A toolkit for creating a real-time 3D image of the entire Earth should include a few good satellites with high-resolution, remote imaging capabilities. Hollywood might have us believe these are a dime a dozen. For monitoring and recognizing both man-made and natural changes on a global scale, though, it turns out that viable options are limited, and choosing which to use for the best results can be tricky.
Hairong Qi, Gonzalez Family Professor in EECS, has navigated this over the last three years while contributing her expertise in remote sensing techniques to world-mapping projects supported by Intelligence Advanced Research Projects Activity (IARPA).
“My area is computer vision and machine learning,” said Qi. “In my case, remote sensing becomes one of the application areas where I could apply machine learning and computer vision algorithms.”
Due to the diverse biome of the Earth’s surface, the trained model is difficult to generalize as the needed training data for these algorithms are much less holistically representative of the surface. The IARPA projects seek more advanced machine learning and artificial intelligence approaches to meet this data demand.
The projects work together over two contracts. CORE 3D (Creation of Operationally Realistic 3D Environment), from 2017 to 2020, developed a methodology to create an accurate and realistic 3D model for situational awareness essential to military, humanitarian, and intelligence mission planning.
The more recent contract, SMART (Space-Based Machine Automated Recognition Technique), builds on CORE 3D to automate broad-area satellite imagery sources to detect and assess changes on the Earth’s surface—providing timely discovery and robust monitoring of both human-made and natural changes.
Qi’s area of specialty is key for meeting the challenge of capturing such a wholistic picture of changes over time—enabling real-time situational awareness fueled by advanced computer vision and machine learning processes.
“Analyzing the entire Earth surface and providing real-time assessment in just a few hours is unthinkable,” she said. “This would require your models to be light without sacrificing accuracy.”
The other big challenge is the system’s capacity for generalization. A model that recognizes the architecture of North America will not recognize the material and building designs of regions like South America or Asia, or that a model that recognizes the material in summer might not work for the same material in winter. Beyond mapping relatively static architecture, the focus of CORE 3D, the ever-changing nature of a planet-size event evolution added to the challenge of detecting surface changes over time, the goal of the SMART phase.
“We ran into a lot of false positives,” said Qi. “You have a lot of interference from the atmosphere, from clouds, from different weather conditions, and different seasons. All of those cause problems to your detection.”
That’s why multiple types of satellite imagery come into play for cross-checking the data across multiple spectral bands. Each type of imaging device has a different balance of resolution along spectral, spatial, and temporal domains.
“We use three kinds: Landsat, Sentinel, and Worldview,” said Qi. “With Landsat, we have more frequent access to the images: on a daily basis. But because the temporal resolution is very high, then the spatial resolution is very poor. Each pixel is around 30 square meters of spatial resolution. Sentinel, on the other hand, has a spatial resolution of roughly 10 square meters, but we only have a new image every two weeks. Worldview has the best spatial resolution, which is one meter—very accurate. But unfortunately, we have just a handful of those images.”

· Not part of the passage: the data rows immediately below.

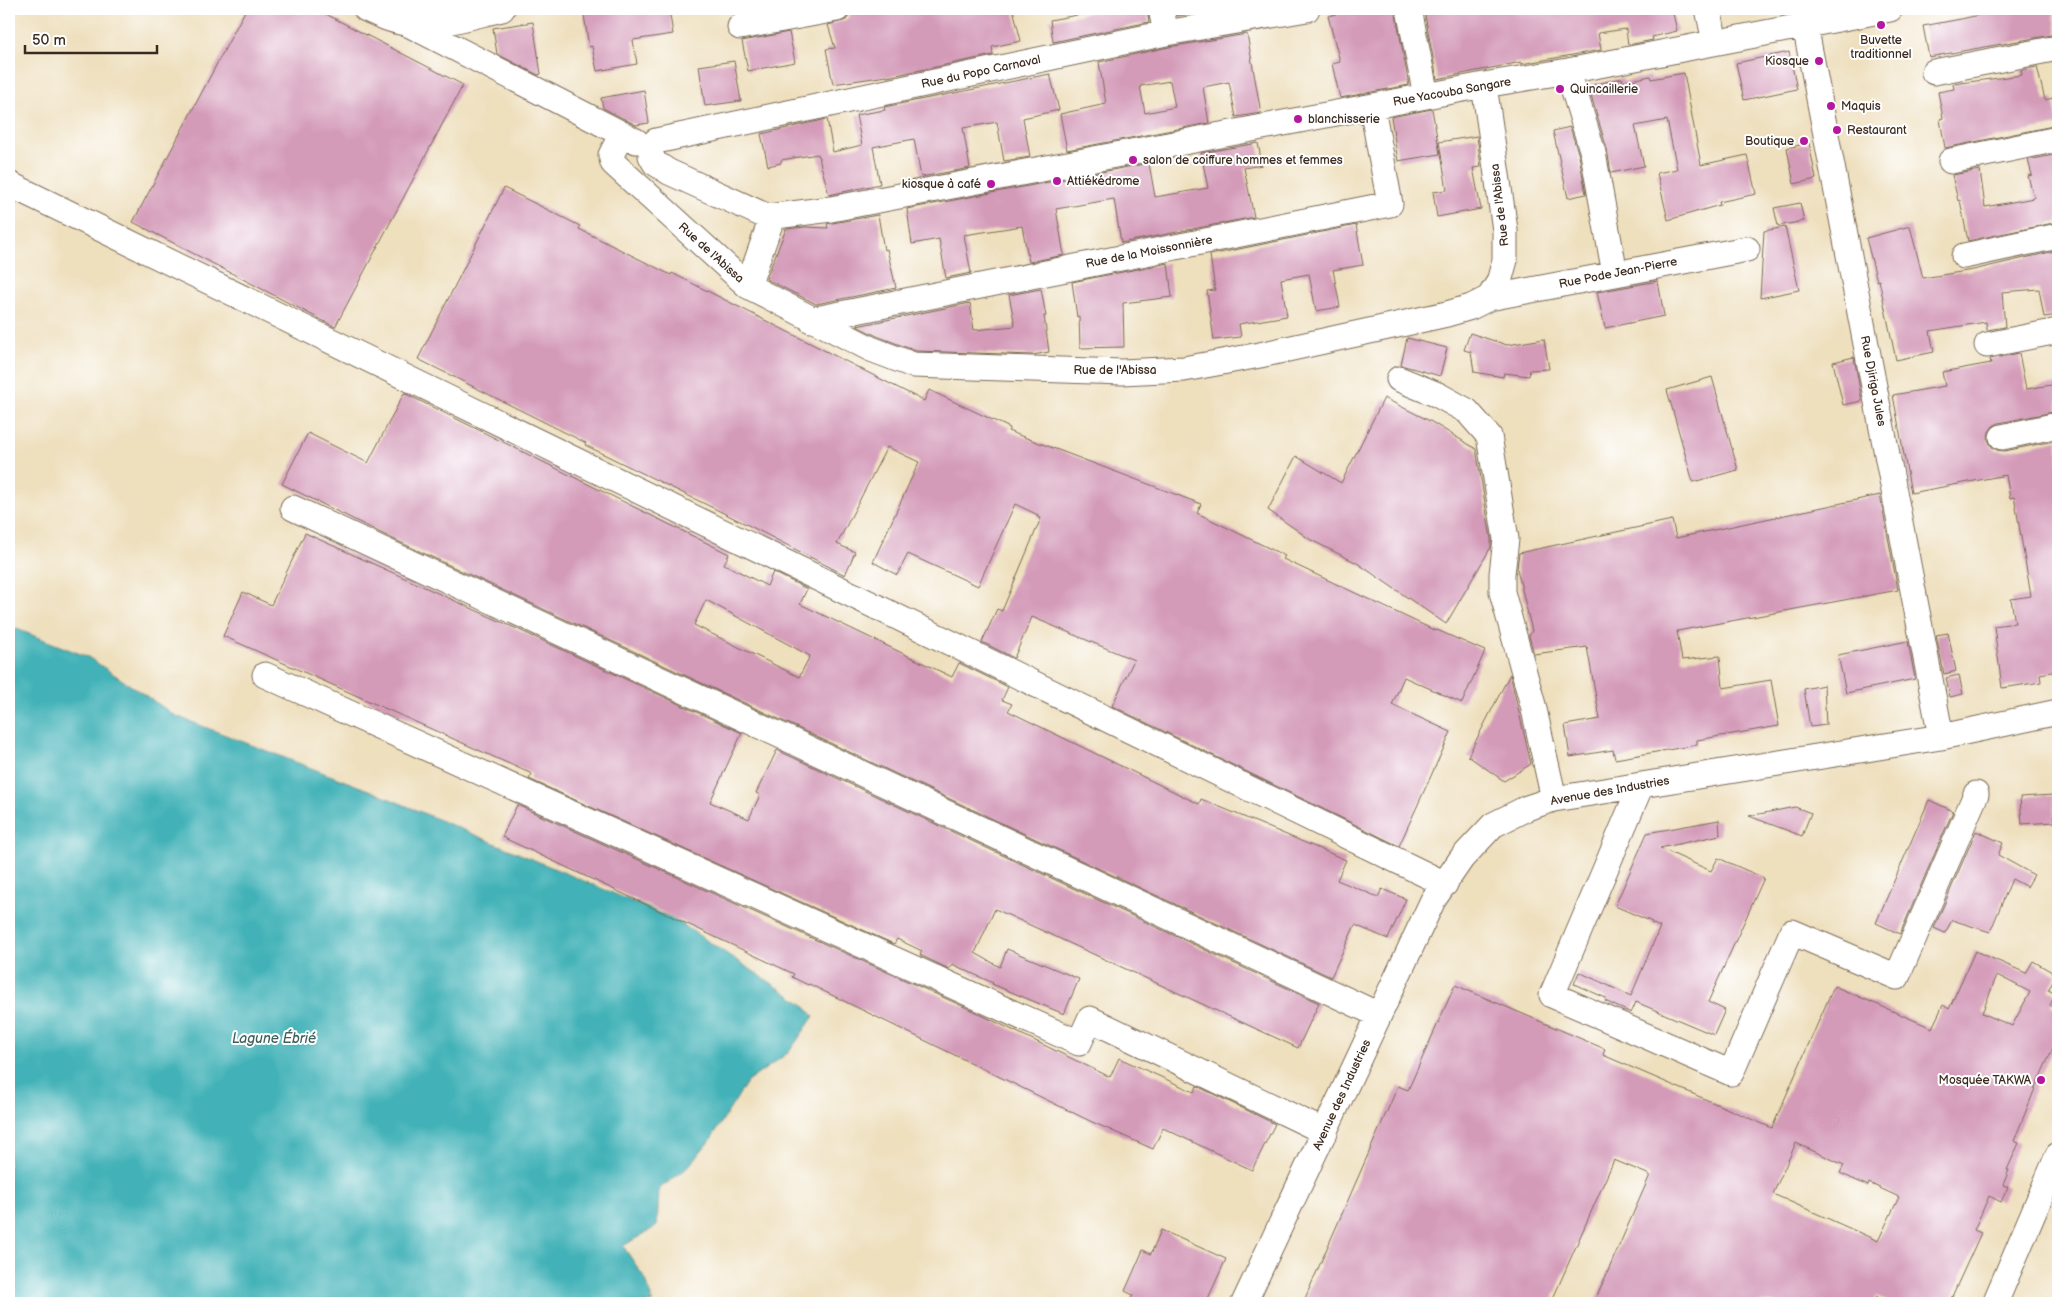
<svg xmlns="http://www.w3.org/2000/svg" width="2067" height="1312" font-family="'Balsamiq Sans',sans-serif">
<rect width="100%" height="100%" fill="#fff"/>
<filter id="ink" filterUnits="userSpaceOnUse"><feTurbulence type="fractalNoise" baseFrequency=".02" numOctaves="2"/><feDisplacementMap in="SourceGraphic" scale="10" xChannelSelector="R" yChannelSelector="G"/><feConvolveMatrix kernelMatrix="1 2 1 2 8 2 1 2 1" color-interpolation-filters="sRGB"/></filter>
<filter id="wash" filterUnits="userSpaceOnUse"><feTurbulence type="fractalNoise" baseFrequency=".0096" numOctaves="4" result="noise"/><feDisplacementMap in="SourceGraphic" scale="20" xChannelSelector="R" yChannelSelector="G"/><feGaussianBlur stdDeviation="1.12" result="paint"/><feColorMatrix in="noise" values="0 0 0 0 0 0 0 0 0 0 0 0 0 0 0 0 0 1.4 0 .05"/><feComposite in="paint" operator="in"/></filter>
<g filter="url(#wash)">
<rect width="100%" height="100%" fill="#eedfbd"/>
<!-- water -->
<path fill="#42b2b8" stroke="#3e6e6b" d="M 9,626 L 88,657 L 176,716 L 371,791 L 674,919 L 803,1004 L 814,1016 L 789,1052 L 747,1082 L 711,1139 L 687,1168 L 659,1189 L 657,1226 L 623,1246 L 646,1280 L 653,1303 L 9,1303 Z"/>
<g id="blocks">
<!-- building -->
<path fill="#d49bb9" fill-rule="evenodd" d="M 246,9 L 316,9 L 463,85 L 335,327 L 133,222 Z
M 583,9 L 669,9 L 673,34 L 633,40 L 637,64 L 597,71 L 592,46 L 589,47 Z
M 871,9 L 1013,9 L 1021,41 L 992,47 L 993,55 L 887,77 L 887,76 L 833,84 L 826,49 L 835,48 L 828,25 L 846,20 L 851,13 Z
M 1110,9 L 1147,9 L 1149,22 L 1053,42 L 1050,20 Z
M 1176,9 L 1223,9 L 1177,16 Z
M 1355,9 L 1395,9 L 1409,85 L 1340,98 L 1332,64 L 1340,62 L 1328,16 Z
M 1424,9 L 1672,9 L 1677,31 L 1652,37 L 1653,40 L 1628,45 L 1626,29 L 1598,33 L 1601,50 L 1521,64 L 1521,62 L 1437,79 Z
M 2006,9 L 2053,9 L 2057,34 L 1929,57 L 1923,26 L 1961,19 Z
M 533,22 L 541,74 L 538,75 L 497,54 L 493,28 Z
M 789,32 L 795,62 L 748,71 L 742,41 Z
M 1247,34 L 1261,113 L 1236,117 L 1229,82 L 1203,87 L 1209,123 L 1067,150 L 1060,114 L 1106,104 L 1099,62 L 1169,47 ZM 1170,81 L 1175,107 L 1145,113 L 1140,86 Z
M 1789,52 L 1797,89 L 1744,100 L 1736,63 Z
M 734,61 L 741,101 L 705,106 L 699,66 Z
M 2037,67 L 2045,100 L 2053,98 L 2058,125 L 1945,148 L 1940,119 L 1943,118 L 1938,92 L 1954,89 L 1953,84 L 2022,75 L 2021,70 Z
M 1684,73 L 1701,165 L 1747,155 L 1756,194 L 1719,202 L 1720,205 L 1668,220 L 1657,173 L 1677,169 L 1667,120 L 1635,126 L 1644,166 L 1611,173 L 1607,149 L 1588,86 L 1622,78 L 1623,82 L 1650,76 L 1651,79 Z
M 1050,74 L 1059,110 L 1023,118 L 1030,157 L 1004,161 L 997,122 L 963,128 L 970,168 L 921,177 L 914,139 L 873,147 L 880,184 L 829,195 L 818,154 L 781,160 L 781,163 L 768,166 L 761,134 L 827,119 L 833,152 L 862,145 L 856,115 L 885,110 L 884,107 Z
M 644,90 L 649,123 L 636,125 L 603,108 L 601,98 Z
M 1432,109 L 1440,154 L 1398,161 L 1391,117 Z
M 1570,127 L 1579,156 L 1586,194 L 1568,198 L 1553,131 Z
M 1477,136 L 1481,167 L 1473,168 L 1481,209 L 1437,217 L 1433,192 L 1447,190 L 1439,142 Z
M 1258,143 L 1262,165 L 1244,168 L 1254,217 L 1121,243 L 1114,199 L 1056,209 L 1064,255 L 1029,262 L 1022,226 L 964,235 L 971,273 L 946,278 L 939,239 L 912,244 L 907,209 L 1149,163 L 1155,197 L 1208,188 L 1201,153 Z
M 1809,143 L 1816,179 L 1794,184 L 1787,148 Z
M 2058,154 L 2058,222 L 1968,241 L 1960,200 L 1958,201 L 1952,175 L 1980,170 L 1985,207 L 2034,198 L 2028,176 L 2032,175 L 2028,160 Z
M 504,188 L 580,226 L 579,229 L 671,275 L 672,273 L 924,401 L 929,390 L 1010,428 L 1008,431 L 1201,504 L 1197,513 L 1285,556 L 1283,559 L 1436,631 L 1437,630 L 1485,651 L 1462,703 L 1404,677 L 1392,705 L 1451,732 L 1399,846 L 1112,706 L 1134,660 L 1032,617 L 1014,658 L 982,642 L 997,609 L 1002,611 L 1041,518 L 1037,517 L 1038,515 L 1015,504 L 978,586 L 908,554 L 897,575 L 873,562 L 919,462 L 887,447 L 837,544 L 855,552 L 845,575 L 752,527 L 585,445 L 586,443 L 418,359 Z
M 1800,203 L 1804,221 L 1778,226 L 1774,208 Z
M 878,215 L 884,250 L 887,249 L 896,288 L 816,304 L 766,279 L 786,229 L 805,227 L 828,228 L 827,224 Z
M 1356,225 L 1363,265 L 1333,270 L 1340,307 L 1316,311 L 1309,274 L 1281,279 L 1287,316 L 1239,324 L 1241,337 L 1214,340 L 1207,291 L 1215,290 L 1210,255 Z
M 1910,226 L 1923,278 L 1973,270 L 2055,251 L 2058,264 L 2058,284 L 2054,284 L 2058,315 L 2044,317 L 2039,289 L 2002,292 L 2005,327 L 1987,330 L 1986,322 L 1930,331 L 1934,352 L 1896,360 L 1879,280 L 1877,281 L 1866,238 Z
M 1785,227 L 1799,290 L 1760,298 L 1764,231 Z
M 1168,263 L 1172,297 L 1123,303 L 1124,347 L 1080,348 L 1079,316 L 1077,317 L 1072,282 Z
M 1658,281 L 1664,316 L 1605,328 L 1597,292 Z
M 1041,289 L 1046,316 L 1044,316 L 1049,352 L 1033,355 L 916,351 L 877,336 L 857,326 L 970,303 L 974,330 L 1015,326 L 1009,295 Z
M 1470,333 L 1507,345 L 1544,339 L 1549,369 L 1530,370 L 1529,376 L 1504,373 L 1503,377 L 1474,372 L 1471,352 L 1464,350 Z
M 1407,338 L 1447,348 L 1440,376 L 1401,365 Z
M 2019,353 L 2026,389 L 2058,384 L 2058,411 L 1999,423 L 1993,426 L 1989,432 L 1988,440 L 1992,447 L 1997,450 L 2005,451 L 2058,440 L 2058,671 L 2040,674 L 2041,682 L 2002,688 L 1994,626 L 2015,623 L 2011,599 L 2031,596 L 2017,513 L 2014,497 L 2010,498 L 2006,475 L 1911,493 L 1893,395 L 1945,386 L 1942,372 L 1991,363 L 1990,359 Z
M 1854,357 L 1862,401 L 1843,405 L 1833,362 Z
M 1712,377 L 1738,470 L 1693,482 L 1667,390 Z
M 404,393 L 729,554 L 724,564 L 767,586 L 773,572 L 807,589 L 800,604 L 952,677 L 959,663 L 1008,687 L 1002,700 L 1012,704 L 1008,711 L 1199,804 L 1201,799 L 1346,860 L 1337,880 L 1378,897 L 1382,889 L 1406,899 L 1388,939 L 1355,925 L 1331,977 L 389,537 L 282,484 L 308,433 L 368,463 ZM 706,600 L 810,656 L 799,677 L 694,625 Z
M 1384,398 L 1430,421 L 1476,449 L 1491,539 L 1491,547 L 1446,624 L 1357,563 L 1311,540 L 1268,510 L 1296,456 L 1341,483 Z
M 1880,495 L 1898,590 L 1677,631 L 1682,660 L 1720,656 L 1723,688 L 1771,680 L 1779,726 L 1697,740 L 1697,745 L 1615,759 L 1613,750 L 1570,757 L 1565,725 L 1600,719 L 1587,647 L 1534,654 L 1529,636 L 1532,631 L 1517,569 L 1519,553 L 1672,520 L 1676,538 Z
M 305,533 L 526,633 L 742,733 L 710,802 L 749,819 L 760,795 L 756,793 L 777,750 L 1319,1003 L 1298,1048 L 995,909 L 975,953 L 1000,967 L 1007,949 L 1079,979 L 1064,1014 L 992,984 L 993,983 L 952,964 L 949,969 L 920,955 L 922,951 L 897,939 L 894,944 L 529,779 L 532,774 L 223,636 L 243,592 L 271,605 Z
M 1948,633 L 1956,671 L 1944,674 L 1936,635 Z
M 1908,641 L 1915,679 L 1846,693 L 1838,655 Z
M 1510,674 L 1531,764 L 1504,781 L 1468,756 Z
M 1959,675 L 1963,694 L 1950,697 L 1946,678 Z
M 1824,685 L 1826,725 L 1810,727 L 1804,689 Z
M 2053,795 L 2055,822 L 2022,824 L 2020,797 Z
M 1929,800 L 1953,811 L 1900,934 L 1876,923 Z
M 517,805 L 969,1009 L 1110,1077 L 1119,1058 L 1194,1092 L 1197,1086 L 1275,1124 L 1252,1170 L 1163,1128 L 1153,1149 L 1090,1121 L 809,984 L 808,985 L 792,977 L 794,974 L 502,837 Z
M 1795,807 L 1811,813 L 1802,836 L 1749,816 Z
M 1719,820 L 1720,835 L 1660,848 L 1711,871 L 1718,858 L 1764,878 L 1708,1002 L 1725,1010 L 1714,1035 L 1636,1002 L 1631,1013 L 1605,1001 L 1606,998 L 1574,984 L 1579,972 L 1631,996 L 1660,927 L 1651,923 L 1652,922 L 1615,906 L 1647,833 Z
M 1976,831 L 2003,843 L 1998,855 L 2034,875 L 2027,887 L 2012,879 L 1990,932 L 1952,920 L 1945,933 L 1934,928 Z
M 1975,951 L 2026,973 L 2033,961 L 2057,975 L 2048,990 L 2056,994 L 2050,1005 L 2058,1010 L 2058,1037 L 2038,1081 L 2014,1141 L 2019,1143 L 2007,1170 L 2009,1170 L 2003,1185 L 2008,1187 L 2001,1202 L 1989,1196 L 1974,1230 L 1981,1233 L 1949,1303 L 1891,1303 L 1876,1297 L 1873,1303 L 1594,1303 L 1650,1175 L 1614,1160 L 1551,1303 L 1303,1303 L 1398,1086 L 1408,1090 L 1455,985 L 1605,1049 L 1603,1055 L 1772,1128 L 1834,986 L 1932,1028 L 1943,1005 L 1949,1009 ZM 1997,975 L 2030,992 L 2012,1026 L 1982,1013 ZM 1796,1143 L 1844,1165 L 1840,1173 L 1868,1186 L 1869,1183 L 1899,1197 L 1878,1241 L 1773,1194 Z
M 1161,1230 L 1226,1259 L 1206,1303 L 1129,1303 L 1133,1295 L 1125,1291 L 1143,1250 L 1151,1254 Z"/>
</g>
</g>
<g filter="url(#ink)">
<use href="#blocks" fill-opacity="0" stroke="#7a6956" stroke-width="1"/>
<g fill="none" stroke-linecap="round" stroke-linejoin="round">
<!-- minor casing -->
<g stroke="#7a6956" stroke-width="27">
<path id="minor" d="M 366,9 C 379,15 392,21 406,23 C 435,29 474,15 502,9
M 1161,9 L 1166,33
M 1307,9 L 1166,33 L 656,141 L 651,149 L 651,156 L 655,163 L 669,172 L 768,217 L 831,209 L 1484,85 L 1568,71 L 1890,9
M 1409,9 L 1426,96
M 1708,9 L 1715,42
M 408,24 L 636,141
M 1805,25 L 1941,737
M 740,27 L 837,9
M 1568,71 L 1593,153 L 1615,274
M 1934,72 L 2058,48
M 622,134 L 611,155 L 613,163 L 748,286 L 871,349 L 913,365 L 1122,372 L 1184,369 L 1260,355 L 1447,314 L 1471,307 L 1489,298 L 1499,282 L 1505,260 L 1505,230 L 1484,85
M 1951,161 L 2058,139
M 9,184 L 1445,884
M 1964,256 L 2058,236
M 748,286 L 772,218
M 1489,298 L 1747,249
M 811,320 L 1390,204 L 1372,107
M 1987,345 L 2058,331
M 1399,379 L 1438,395 L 1467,411 L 1489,436 L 1506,539 L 1502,574 L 1502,592 L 1533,705 L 1554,799
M 2002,437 L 2058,425
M 293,508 L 1379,1015
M 265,675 L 1079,1043 L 1090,1019 L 1325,1132
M 1641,785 L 1552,995 L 1731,1073 L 1792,932 L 1897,977 L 1976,794
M 1244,1303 L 1433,900 L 1462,858 L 1493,825 L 1527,808 L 1554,799 L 1941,737 L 2058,712
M 1995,1303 L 2058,1155"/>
</g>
<!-- minor -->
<use href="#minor" stroke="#fff" stroke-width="25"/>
</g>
</g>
<!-- markers -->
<g fill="#b5179e" stroke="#fff" stroke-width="2">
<circle cx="1881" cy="25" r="5"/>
<circle cx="1819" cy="61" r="5"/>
<circle cx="1560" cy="89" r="5"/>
<circle cx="1831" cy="106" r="5"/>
<circle cx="1298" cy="119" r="5"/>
<circle cx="1837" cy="130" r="5"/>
<circle cx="1804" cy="141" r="5"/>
<circle cx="1133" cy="160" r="5"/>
<circle cx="1057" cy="181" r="5"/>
<circle cx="991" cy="184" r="5"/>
<circle cx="2041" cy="1080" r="5"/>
</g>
<g text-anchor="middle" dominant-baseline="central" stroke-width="4" stroke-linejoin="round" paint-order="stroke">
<!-- poi labels -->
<g font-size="12" fill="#3b2a1e" stroke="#fff" text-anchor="start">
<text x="1881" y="40" text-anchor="middle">Buvette<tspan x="1881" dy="14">traditionnel</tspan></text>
<text x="1809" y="61" text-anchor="end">Kiosque</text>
<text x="1570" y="89">Quincaillerie</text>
<text x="1841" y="106">Maquis</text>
<text x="1308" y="119">blanchisserie</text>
<text x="1847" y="130">Restaurant</text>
<text x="1794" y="141" text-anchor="end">Boutique</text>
<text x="1143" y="160">salon de coiffure hommes et femmes</text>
<text x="1067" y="181">Attiékédrome</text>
<text x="981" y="184" text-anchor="end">kiosque à café</text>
<text x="2031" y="1080" text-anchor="end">Mosquée TAKWA</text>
</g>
<!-- street labels -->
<g font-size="12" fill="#3b2a1e" stroke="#fff">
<text transform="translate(981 72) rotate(-12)">Rue du Popo Carnaval</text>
<text transform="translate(1452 92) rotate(-10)">Rue Yacouba Sangare</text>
<text transform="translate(1500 205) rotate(-97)">Rue de l'Abissa</text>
<text transform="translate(1149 252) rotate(-11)">Rue de la Moissonnière</text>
<text transform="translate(711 253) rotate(42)">Rue de l'Abissa</text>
<text transform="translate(1618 273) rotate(-11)">Rue Pode Jean-Pierre</text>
<text x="1115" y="370">Rue de l'Abissa</text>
<text transform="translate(1873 381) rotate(79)">Rue Djiriga Jules</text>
<text transform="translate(1610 791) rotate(-10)">Avenue des Industries</text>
<text transform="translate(1342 1095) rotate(-65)">Avenue des Industries</text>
</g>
<!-- water labels -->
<g font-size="14" font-style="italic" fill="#3e605c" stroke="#fff">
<text x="274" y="1038">Lagune Ébrié</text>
</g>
</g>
<!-- margin -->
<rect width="2067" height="1312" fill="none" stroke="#fff" stroke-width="30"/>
<!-- scale -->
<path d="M25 45v8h132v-8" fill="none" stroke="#3b2a1e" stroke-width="2.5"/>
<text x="32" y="45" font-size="15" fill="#3b2a1e" stroke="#ffffff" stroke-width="4" paint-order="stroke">50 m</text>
</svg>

Project partners—research teams at multiple universities coordinated by international company Accenture—drill down from Landsat’s coarser resolution coverage of the Earth for a quick board area screening to mark potential areas that might undergo changes of interest.
“We come in and specify if this is a true change, and if it indeed is a change, at which phase is the change,” said Qi. “Our processing algorithm has already been integrated into Accenture’s pipeline.”
Qi thanks Paul Montgomery, director for government-industry partnerships in UT’s Office of Research, Innovation, and Economic Development, for reaching out and helping her connect to the project. These kinds of projects have provided her graduate students with great opportunities working with world-renowned experts in computer vision, remote sensing, and machine learning.
“I’m proud of our graduate students: Maofeng Tang, Fanqi Wang, Razieh Baghbaderani, Konstantinos Georgiou, and post-doc researcher, Weisheng Tang,” said Qi. “I have never come across a problem that they cannot solve! They are well trained to handle these real-world problems, and then be able to publish their work at top conferences.”
Projects like these give Engineering Vols a chance to see their contributions in the big picture of international collaboration—a satellite view for the Big Orange experience.